Читаем О себе, о людях, о фильмах полностью

Не нужно забывать о них. Слишком много бед принесли они кинематографу и его людям. Не только тем, кому не давали ставить картин, но и тем немногим привилегированным, которые их ставили.

Всю гибельность монопольной работы немногих признанных мастеров мы ясно ощутили, как только с кинематографа были сняты количественные ограничения и в строй вступила молодежь.

Я не хочу обижать никого из моих товарищей, ибо все мы прошли через одно и то же горнило испытаний, но грустно иногда видеть, как человек повторяет свое прошлое, — повторяет его сегодня, когда повторять его уже нельзя. Он делает картину, казалось бы, очень похожую на ту, которая когда-то принесла ему однообразно хвалебный поток рецензий, которая вошла в историю советского кинематографа. Сегодня почти такая же картина, ну нисколько не хуже, может быть, даже немножко лучше, выглядит почему-то на экране ненужным анахронизмом.
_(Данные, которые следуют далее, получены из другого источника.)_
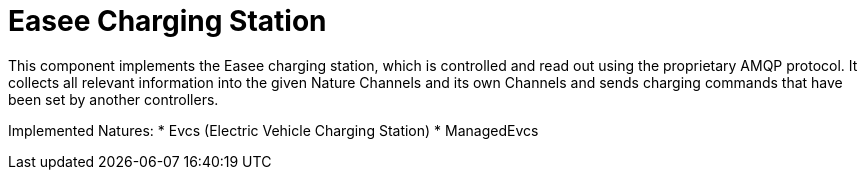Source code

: = Easee Charging Station

This component implements the Easee charging station, which is controlled and read out using the proprietary AMQP protocol.
It collects all relevant information into the given Nature Channels and its own Channels and sends charging commands that have been set by another controllers.

Implemented Natures:
* Evcs (Electric Vehicle Charging Station)
* ManagedEvcs
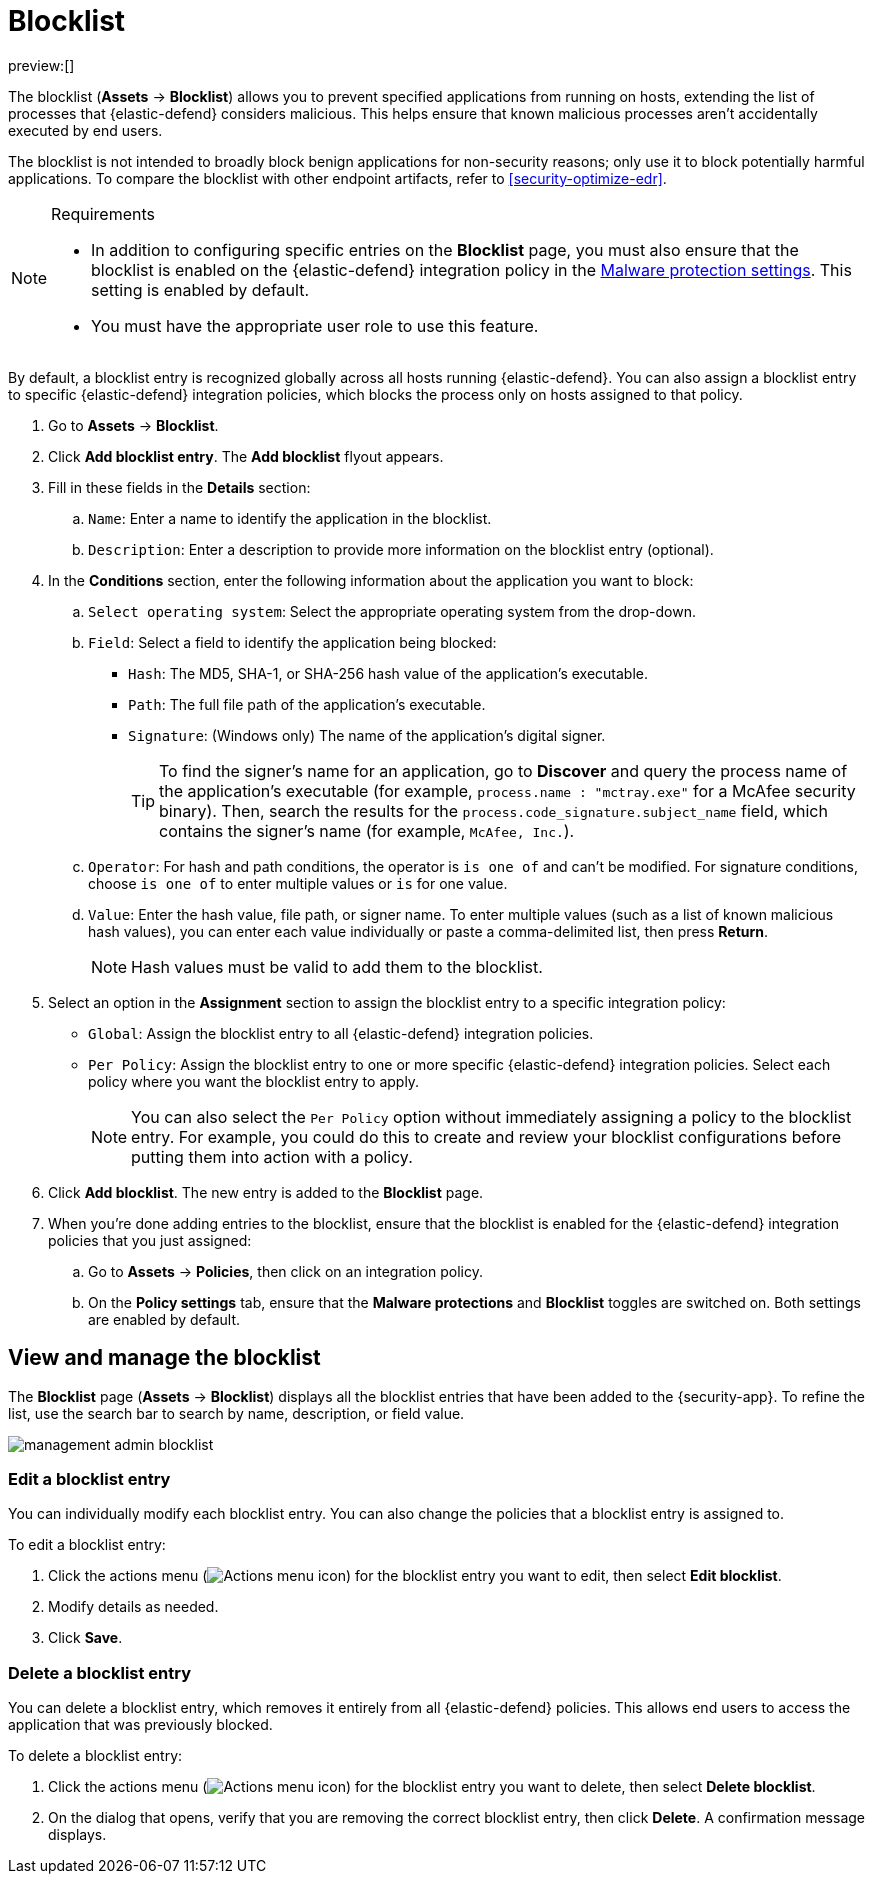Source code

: [[security-blocklist]]
= Blocklist

// :keywords: serverless, security, how-to

preview:[]

The blocklist (**Assets** → **Blocklist**) allows you to prevent specified applications from running on hosts, extending the list of processes that {elastic-defend} considers malicious. This helps ensure that known malicious processes aren't accidentally executed by end users.

The blocklist is not intended to broadly block benign applications for non-security reasons; only use it to block potentially harmful applications. To compare the blocklist with other endpoint artifacts, refer to <<security-optimize-edr>>.

.Requirements
[NOTE]
====
* In addition to configuring specific entries on the **Blocklist** page, you must also ensure that the blocklist is enabled on the {elastic-defend} integration policy in the <<malware-protection,Malware protection settings>>. This setting is enabled by default.
* You must have the appropriate user role to use this feature.

// Placeholder statement until we know which specific roles are required. Classic statement below for reference.

// * You must have the **Blocklist** <DocLink slug="/serverless/security/endpoint-management-req">privilege</DocLink> to access this feature.
====

By default, a blocklist entry is recognized globally across all hosts running {elastic-defend}. You can also assign a blocklist entry to specific {elastic-defend} integration policies, which blocks the process only on hosts assigned to that policy.

. Go to **Assets** → **Blocklist**.
. Click **Add blocklist entry**. The **Add blocklist** flyout appears.
. Fill in these fields in the **Details** section:
+
.. `Name`: Enter a name to identify the application in the blocklist.
.. `Description`: Enter a description to provide more information on the blocklist entry (optional).
. In the **Conditions** section, enter the following information about the application you want to block:
+
.. `Select operating system`: Select the appropriate operating system from the drop-down.
.. `Field`: Select a field to identify the application being blocked:
+
*** `Hash`: The MD5, SHA-1, or SHA-256 hash value of the application's executable.
*** `Path`: The full file path of the application's executable.
*** `Signature`: (Windows only) The name of the application's digital signer.
+
[TIP]
====
To find the signer's name for an application, go to **Discover** and query the process name of the application's executable (for example, `process.name : "mctray.exe"` for a McAfee security binary). Then, search the results for the `process.code_signature.subject_name` field, which contains the signer's name (for example, `McAfee, Inc.`).
====
.. `Operator`: For hash and path conditions, the operator is `is one of` and can't be modified. For signature conditions, choose `is one of` to enter multiple values or `is` for one value.
.. `Value`: Enter the hash value, file path, or signer name. To enter multiple values (such as a list of known malicious hash values), you can enter each value individually or paste a comma-delimited list, then press **Return**.
+
[NOTE]
====
Hash values must be valid to add them to the blocklist.
====
. Select an option in the **Assignment** section to assign the blocklist entry to a specific integration policy:
+
** `Global`: Assign the blocklist entry to all {elastic-defend} integration policies.
** `Per Policy`: Assign the blocklist entry to one or more specific {elastic-defend} integration policies. Select each policy where you want the blocklist entry to apply.
+
[NOTE]
====
You can also select the `Per Policy` option without immediately assigning a policy to the blocklist entry. For example, you could do this to create and review your blocklist configurations before putting them into action with a policy.
====
. Click **Add blocklist**. The new entry is added to the **Blocklist** page.
. When you're done adding entries to the blocklist, ensure that the blocklist is enabled for the {elastic-defend} integration policies that you just assigned:
+
.. Go to **Assets** → **Policies**, then click on an integration policy.
.. On the **Policy settings** tab, ensure that the **Malware protections** and **Blocklist** toggles are switched on. Both settings are enabled by default.

[discrete]
[[manage-blocklist]]
== View and manage the blocklist

The **Blocklist** page (**Assets** → **Blocklist**) displays all the blocklist entries that have been added to the {security-app}. To refine the list, use the search bar to search by name, description, or field value.

[role="screenshot"]
image::images/blocklist/-management-admin-blocklist.png[]

[discrete]
[[edit-blocklist-entry]]
=== Edit a blocklist entry

You can individually modify each blocklist entry. You can also change the policies that a blocklist entry is assigned to.

To edit a blocklist entry:

. Click the actions menu (image:images/icons/boxesHorizontal.svg[Actions menu icon]) for the blocklist entry you want to edit, then select **Edit blocklist**.
. Modify details as needed.
. Click **Save**.

[discrete]
[[delete-blocklist-entry]]
=== Delete a blocklist entry

You can delete a blocklist entry, which removes it entirely from all {elastic-defend} policies. This allows end users to access the application that was previously blocked.

To delete a blocklist entry:

. Click the actions menu (image:images/icons/boxesHorizontal.svg[Actions menu icon]) for the blocklist entry you want to delete, then select **Delete blocklist**.
. On the dialog that opens, verify that you are removing the correct blocklist entry, then click **Delete**. A confirmation message displays.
Изменилось время, изменилась страна, изменился народ, изменился зритель, изменились требования к кинематографическому зрелищу, изменился и сам кинематограф. В этом молодом искусстве нельзя стоять на месте, как нельзя остановиться посреди улицы в часы пик, среди бурного движения автомобилей: тут любое неподвижное тело незакономерно; надо двигаться, иначе тебя раздавят. Но иные из этих неподвижных тел считают себя чем-то вроде гранитного устоя моста во время ледохода: разбивайтесь об меня или обходите меня. А я стою, стою… Вспомним, однако, что устой называется еще «бык»…

Сумел ли я в последней своей картине угадать дыхание времени? Подслушал ли я, о чем думают люди? Волнует ли их то, что волнует меня? Понятны ли мое движение мысли, моя боль и мои радости тем миллионам людей, которые приходят в кинематограф, чтобы разделить эти мысли, эту боль и эти радости? Или люди остались равнодушными?

Вот они выходят из кинематографа. Сеанс кончился в полной тишине. Аплодисментов не было. Почему-то их не бывает после этой картины. Я не знаю, дурной это признак или хороший? Во время просмотра можно было слышать только непривычную тишину и иногда — смех…

Да, это было. Смех был там, где я хотел.

И тишина была.

Но с чем вышли, что вынесли люди? Сотни людей проходят передо мной. Они почти ничего не говорят о картине. Они молчаливы. Мне кажется, что это от волнения, но, может быть, это только кажется?

Мне нравятся лица молодежи. Как будто бы эти вот — с картиной, со мной.

Я вспоминаю все, что передумал за несколько лет, пока готовился к экзамену. Это были годы переоценки ценностей и прежде всего пересмотра всего, что сделал я сам.

Я пришел в кинематограф с убеждением, что искусство должно рассматривать человека в самые острые, «сломные» моменты его существования; с убеждением, что сильнейшая из особенностей искусства — это столкновение трагического и смешного или почти смешного, что каждый человек неповторимо странен, что в жизни его можно найти такой отрезок времени, когда он раскроется весь до дна, во всей своей удивительности.

Может быть, поэтому я начал свою режиссерскую деятельность с экранизации Мопассана, с 70-х годов прошлого столетия, с немой картины, когда уже появился звук. Мне казалось, что необязательно знать Францию, эпоху. Я не собирался строго следовать за Мопассаном. Меня заинтересовала всечеловеческая по остроте коллизия «Пышки». Я делал картину не о французах начала 70-х годов, а о буржуазии вообще.

Но я рассматривал эту картину только как вступительное упражнение к той профессии, которой решил себя посвятить, не больше. И такое упражнение на чужом, малознакомом для меня материале казалось мне не только более легким, но даже, я бы сказал, более чистоплотным. Мне было страшновато начинать свои эксперименты на материале моих современников — людей, которые были мне и дороги, и близки, и вместе с тем не всегда понятны.

Второй моей работой должна была стать картина «Командир». Я нашел острую драматическую ситуацию: герой гражданской войны, крупный военачальник терпит сокрушительный крах — жизненный и профессиональный. Я очень любил этот сценарий. Он был отклонен, и я согласился ставить картину «Тринадцать» — о приключении отряда красноармейцев в пустыне, где до тех пор никогда не бывал. Я написал сценарий, не выезжая из Москвы, никогда в жизни не видев, что такое песок пустыни, и не ощутив на себе ее палящего жара. Это было тоже умозрительное упражнение, на этот раз на более близком мне материале.